══ The input

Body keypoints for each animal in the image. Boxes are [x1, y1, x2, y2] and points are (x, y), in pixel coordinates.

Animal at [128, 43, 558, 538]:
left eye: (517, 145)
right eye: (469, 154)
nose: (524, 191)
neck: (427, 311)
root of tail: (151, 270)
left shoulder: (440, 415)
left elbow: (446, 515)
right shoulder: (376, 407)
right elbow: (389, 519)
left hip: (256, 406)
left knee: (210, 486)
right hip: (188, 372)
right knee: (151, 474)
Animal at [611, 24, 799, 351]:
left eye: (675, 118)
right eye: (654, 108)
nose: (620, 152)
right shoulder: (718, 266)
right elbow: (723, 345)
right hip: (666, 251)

════
══ The input

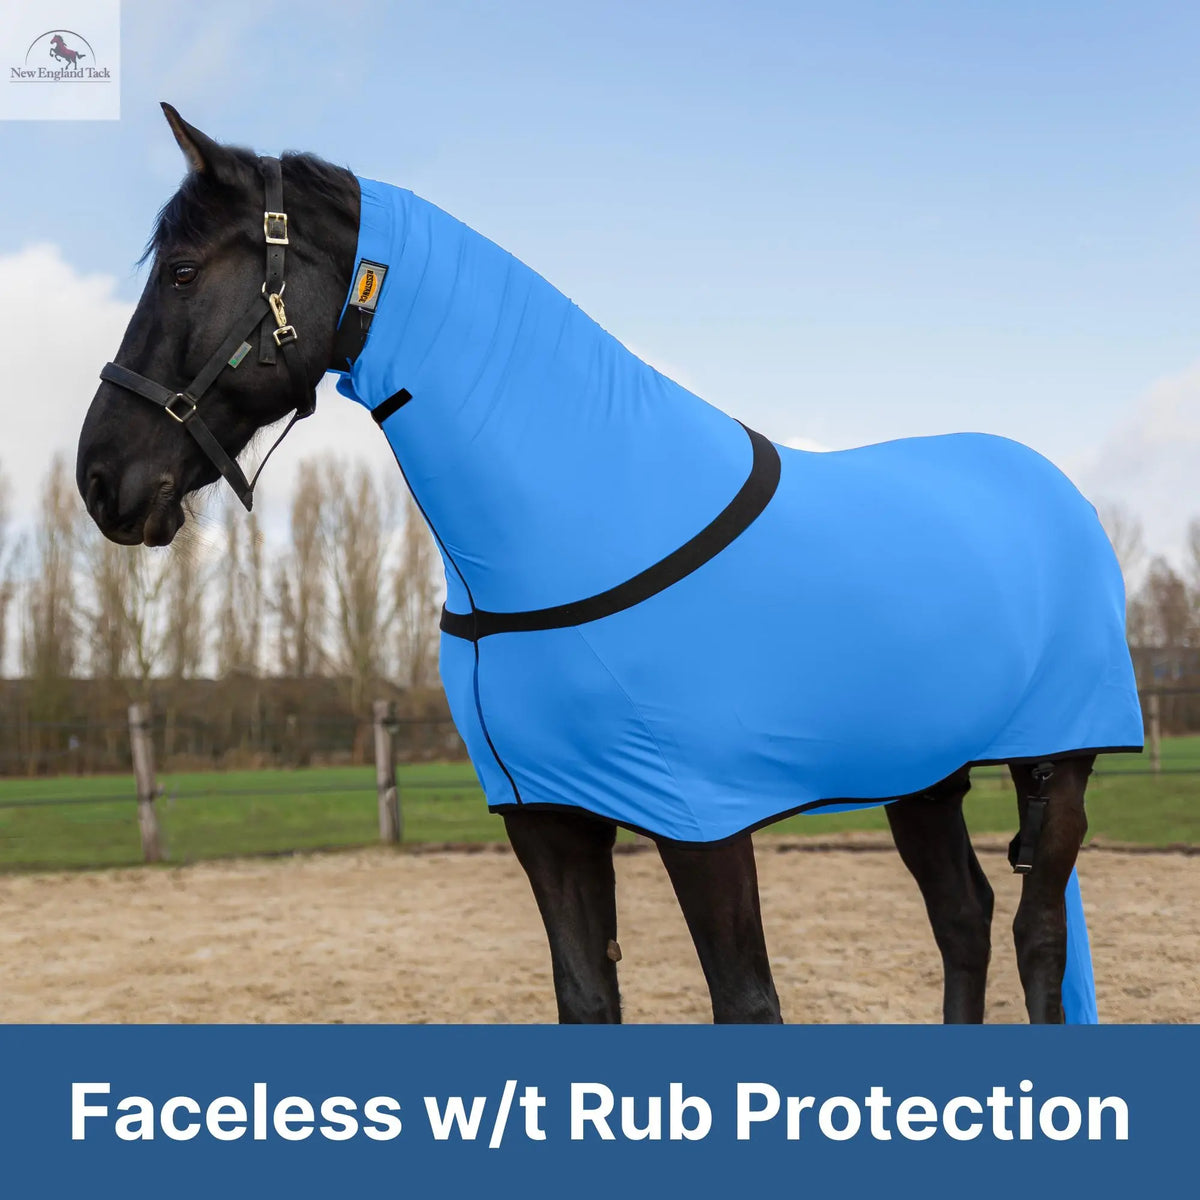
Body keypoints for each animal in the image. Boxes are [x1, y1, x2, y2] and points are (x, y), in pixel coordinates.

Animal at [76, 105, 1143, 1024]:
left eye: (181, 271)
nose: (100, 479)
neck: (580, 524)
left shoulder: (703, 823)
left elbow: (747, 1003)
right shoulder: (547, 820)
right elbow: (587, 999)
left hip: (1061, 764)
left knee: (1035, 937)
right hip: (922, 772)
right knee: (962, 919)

════
══ The input

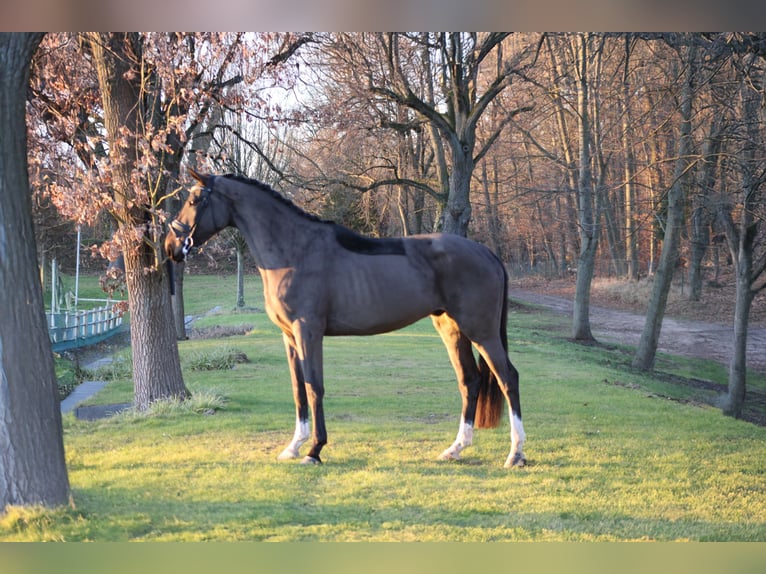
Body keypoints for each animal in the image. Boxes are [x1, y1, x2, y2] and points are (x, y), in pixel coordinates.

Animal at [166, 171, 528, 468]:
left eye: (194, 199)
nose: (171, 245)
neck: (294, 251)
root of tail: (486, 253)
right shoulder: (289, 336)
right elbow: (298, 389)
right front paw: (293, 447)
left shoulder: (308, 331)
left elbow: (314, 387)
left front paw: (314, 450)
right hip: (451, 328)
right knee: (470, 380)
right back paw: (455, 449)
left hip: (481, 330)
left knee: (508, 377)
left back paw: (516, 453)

════

▶ [What is required]: Across all of the records above, how many lines include the string "elbow"? Answer with one number only.

▶ [Task result]: 7